Page 68 of Sexting the Bratva Beast
“But Tamara hurt her ankle when we jumped out of the window. They caught us before we could get away.”
What the fuck!
“What happened?” It comes out as a hoarse rasping question.
“We fought them, but they were too strong. I think I killed one. I stole a knife from the kitchen. Aimed it at his heart. He tried to strangle me, and I remember Tamara screaming at him to let me go before I blacked out.”
She pauses, but I still don’t look at her.
“When I woke up, we were in a shipping container. It stunk of piss and shit. There were other people. Girls mostly. But Tamara was with me, and I didn’t care about anyone else. We found a corner and stayed there until Leonid found us.”
“Leonid found you?” I raise my eyes to meet hers, and she shrugs as if she’d bumped into him in Macy’s one day while he was running some errands.
“The others were dead.”
Shit!
“But you survived…”
I can’t even bear to think about how they must’ve felt. Two young girls, alone in a shipping container surrounded by corpses, scared to death of what would happen to them when they reached their destination.
“Leonid didn’t ask any questions. He took us home, bathed us, gave us clean clothes and food and a bed to sleep in. Then, a couple of days later, he told us that the bad men would never hurt anyone else.”
“He took care of them,” I whisper to myself.
Andrej said that he killed people who deserved it. Bad men. Men who hurt little girls like Ivana and Tamara.
“He trained us to work for him.” She steps out from behind the Christmas tree.
There is still no emotion in her expression, and perhaps it’s my imagination, but she looks lighter, as though sharing her story has shed a load from her shoulders.
The door opens then. Andrej enters, and her eyes sparkle, her whole body coming alive.

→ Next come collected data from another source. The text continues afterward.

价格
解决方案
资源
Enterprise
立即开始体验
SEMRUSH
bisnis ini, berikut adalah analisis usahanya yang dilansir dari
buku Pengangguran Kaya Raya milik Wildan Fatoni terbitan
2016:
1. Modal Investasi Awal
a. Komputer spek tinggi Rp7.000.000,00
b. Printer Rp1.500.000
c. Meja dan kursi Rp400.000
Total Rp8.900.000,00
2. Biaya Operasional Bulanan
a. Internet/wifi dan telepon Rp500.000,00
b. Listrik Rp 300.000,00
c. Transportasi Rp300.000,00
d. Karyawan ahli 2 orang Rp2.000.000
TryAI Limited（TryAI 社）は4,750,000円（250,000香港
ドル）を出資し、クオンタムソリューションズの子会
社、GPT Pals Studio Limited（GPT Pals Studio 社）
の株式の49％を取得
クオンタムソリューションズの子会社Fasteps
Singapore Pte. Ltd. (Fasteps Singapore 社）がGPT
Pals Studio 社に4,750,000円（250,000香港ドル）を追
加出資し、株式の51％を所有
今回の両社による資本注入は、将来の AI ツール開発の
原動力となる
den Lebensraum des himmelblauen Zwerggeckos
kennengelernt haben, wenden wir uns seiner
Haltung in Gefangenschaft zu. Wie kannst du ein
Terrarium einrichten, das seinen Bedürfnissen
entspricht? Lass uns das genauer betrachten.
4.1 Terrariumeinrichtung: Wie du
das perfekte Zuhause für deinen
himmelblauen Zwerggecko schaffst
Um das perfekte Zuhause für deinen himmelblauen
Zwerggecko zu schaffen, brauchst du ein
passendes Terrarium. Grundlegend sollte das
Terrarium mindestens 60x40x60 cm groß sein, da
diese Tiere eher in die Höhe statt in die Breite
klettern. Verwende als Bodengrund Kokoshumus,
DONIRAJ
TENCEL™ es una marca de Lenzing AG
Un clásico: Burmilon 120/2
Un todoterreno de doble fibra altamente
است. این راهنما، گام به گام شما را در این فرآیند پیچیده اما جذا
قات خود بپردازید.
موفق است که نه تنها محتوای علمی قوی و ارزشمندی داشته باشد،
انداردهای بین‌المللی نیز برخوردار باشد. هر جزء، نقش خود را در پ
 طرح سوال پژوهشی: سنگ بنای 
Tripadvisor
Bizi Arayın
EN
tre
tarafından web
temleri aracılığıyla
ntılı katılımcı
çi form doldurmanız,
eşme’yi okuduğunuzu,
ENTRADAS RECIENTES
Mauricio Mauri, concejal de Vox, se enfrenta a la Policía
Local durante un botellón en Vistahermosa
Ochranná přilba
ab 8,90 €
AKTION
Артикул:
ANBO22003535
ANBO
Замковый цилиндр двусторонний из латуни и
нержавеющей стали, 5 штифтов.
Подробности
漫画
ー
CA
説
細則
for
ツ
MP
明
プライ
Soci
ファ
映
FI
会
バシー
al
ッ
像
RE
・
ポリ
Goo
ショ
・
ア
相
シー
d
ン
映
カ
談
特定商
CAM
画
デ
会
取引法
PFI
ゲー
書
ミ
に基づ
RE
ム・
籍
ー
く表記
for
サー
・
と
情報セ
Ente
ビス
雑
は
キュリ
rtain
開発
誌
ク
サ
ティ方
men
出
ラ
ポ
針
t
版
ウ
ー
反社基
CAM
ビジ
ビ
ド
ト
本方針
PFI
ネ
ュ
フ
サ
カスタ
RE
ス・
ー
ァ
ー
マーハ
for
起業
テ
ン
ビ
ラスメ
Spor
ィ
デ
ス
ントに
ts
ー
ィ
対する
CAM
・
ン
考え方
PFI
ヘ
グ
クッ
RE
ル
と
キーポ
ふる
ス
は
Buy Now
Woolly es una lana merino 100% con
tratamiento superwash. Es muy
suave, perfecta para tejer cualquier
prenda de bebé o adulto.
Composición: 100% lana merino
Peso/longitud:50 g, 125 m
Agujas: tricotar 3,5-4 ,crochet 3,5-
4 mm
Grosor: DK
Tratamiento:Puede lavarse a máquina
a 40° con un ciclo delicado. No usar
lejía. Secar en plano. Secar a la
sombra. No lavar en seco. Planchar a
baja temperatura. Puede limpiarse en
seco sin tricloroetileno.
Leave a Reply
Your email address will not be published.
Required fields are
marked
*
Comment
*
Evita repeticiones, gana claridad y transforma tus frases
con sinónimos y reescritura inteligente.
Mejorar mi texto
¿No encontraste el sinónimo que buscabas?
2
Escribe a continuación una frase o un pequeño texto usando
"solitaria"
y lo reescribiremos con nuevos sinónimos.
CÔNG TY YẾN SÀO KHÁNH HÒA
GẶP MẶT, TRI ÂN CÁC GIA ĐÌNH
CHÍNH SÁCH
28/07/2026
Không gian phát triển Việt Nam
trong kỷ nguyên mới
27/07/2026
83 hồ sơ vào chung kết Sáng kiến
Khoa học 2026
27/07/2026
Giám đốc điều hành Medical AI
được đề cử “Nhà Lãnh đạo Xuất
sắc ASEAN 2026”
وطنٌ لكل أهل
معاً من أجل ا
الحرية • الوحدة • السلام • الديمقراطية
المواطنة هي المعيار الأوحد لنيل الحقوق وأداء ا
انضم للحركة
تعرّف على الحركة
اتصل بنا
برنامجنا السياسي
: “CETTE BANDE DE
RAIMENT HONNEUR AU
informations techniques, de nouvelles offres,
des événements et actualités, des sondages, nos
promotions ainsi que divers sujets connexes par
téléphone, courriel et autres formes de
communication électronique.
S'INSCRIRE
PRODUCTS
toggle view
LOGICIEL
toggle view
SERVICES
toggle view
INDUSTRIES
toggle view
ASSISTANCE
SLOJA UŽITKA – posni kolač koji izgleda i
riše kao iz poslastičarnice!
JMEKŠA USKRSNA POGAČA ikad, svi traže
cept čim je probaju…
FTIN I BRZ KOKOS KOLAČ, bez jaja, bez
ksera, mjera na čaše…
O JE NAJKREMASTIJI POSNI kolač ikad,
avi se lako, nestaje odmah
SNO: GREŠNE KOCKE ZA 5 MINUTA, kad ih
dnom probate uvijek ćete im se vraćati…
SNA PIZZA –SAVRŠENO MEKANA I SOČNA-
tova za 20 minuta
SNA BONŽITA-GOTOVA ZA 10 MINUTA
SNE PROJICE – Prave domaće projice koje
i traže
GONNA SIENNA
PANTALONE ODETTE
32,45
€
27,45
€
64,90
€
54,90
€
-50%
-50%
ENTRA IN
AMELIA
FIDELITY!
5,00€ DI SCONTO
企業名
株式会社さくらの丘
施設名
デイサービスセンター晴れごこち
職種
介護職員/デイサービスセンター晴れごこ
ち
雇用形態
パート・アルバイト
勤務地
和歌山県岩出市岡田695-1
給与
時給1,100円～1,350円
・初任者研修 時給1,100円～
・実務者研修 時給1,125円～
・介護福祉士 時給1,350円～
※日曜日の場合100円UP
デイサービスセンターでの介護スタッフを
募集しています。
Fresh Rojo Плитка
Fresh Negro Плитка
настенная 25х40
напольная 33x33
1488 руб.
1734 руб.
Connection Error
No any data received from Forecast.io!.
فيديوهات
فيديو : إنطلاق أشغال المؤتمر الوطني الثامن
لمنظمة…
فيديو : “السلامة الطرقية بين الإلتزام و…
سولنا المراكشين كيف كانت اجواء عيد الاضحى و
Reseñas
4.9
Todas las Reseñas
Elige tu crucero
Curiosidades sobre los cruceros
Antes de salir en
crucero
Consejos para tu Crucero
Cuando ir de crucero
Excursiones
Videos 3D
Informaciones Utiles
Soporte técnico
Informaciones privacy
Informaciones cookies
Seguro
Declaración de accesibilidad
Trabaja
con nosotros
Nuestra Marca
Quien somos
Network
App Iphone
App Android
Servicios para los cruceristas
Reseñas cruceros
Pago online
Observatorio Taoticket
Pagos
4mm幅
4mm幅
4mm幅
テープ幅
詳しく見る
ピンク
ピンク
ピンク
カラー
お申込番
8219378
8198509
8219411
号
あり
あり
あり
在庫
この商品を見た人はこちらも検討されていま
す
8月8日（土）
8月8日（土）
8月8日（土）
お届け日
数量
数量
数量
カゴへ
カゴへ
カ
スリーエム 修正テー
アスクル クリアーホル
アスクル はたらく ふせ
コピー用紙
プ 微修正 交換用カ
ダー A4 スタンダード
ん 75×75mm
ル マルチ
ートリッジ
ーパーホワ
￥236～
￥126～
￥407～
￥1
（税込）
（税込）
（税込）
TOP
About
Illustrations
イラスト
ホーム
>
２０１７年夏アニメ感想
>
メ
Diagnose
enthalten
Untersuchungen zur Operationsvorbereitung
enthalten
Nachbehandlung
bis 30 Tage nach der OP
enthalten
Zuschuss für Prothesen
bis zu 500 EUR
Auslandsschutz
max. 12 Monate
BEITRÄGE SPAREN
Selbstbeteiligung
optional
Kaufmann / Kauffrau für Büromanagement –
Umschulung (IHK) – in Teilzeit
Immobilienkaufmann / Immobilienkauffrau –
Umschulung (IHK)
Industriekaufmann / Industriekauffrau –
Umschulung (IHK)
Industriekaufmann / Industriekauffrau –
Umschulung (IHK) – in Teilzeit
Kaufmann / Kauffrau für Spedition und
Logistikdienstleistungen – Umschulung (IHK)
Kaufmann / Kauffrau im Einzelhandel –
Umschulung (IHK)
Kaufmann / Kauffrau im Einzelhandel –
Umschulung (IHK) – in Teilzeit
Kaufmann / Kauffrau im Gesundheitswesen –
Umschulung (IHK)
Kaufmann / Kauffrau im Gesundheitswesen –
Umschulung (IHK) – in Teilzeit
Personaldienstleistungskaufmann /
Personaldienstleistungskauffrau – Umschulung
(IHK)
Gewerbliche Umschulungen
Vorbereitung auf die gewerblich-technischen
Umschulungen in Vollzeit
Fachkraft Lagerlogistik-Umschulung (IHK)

That’s when I understand why Ivana wanted to stop me from seeing him.
She is in love with Andrej Ivanov.
18
ANDREJ
I feel like a kid again.
Or rather I feel like a kid. Period.
A kid with a normal childhood getting to do all the fun stuff that regular kids do in the winter.
The house is covered with twinkling fairy lights—Cartier asked Ivana to go out and buy more once she’d finished decorating the den. And Ivana didn’t question it. It’s like stepping inside a grotto; the only thing missing is the Santa lookalike and his elves in bobble hats and curly-toed shoes.
I should want to get back to Chicago. I should feel guilty about leaving Leonid to cover my side of our business affairs when his babies are so young, especially while Yuri Asimov and his bunch of goons are lying low.
But I don’t.
I’m exactly where I should be: keeping Cartier safe.
“We need a carrot for the nose.”
Cartier is standing back and studying the life-sized snowman that we’ve spent the last couple hours building, clapping her gloved hands together to free the snow that’s clinging to the padded, fur-lined fingers in stubborn clumps.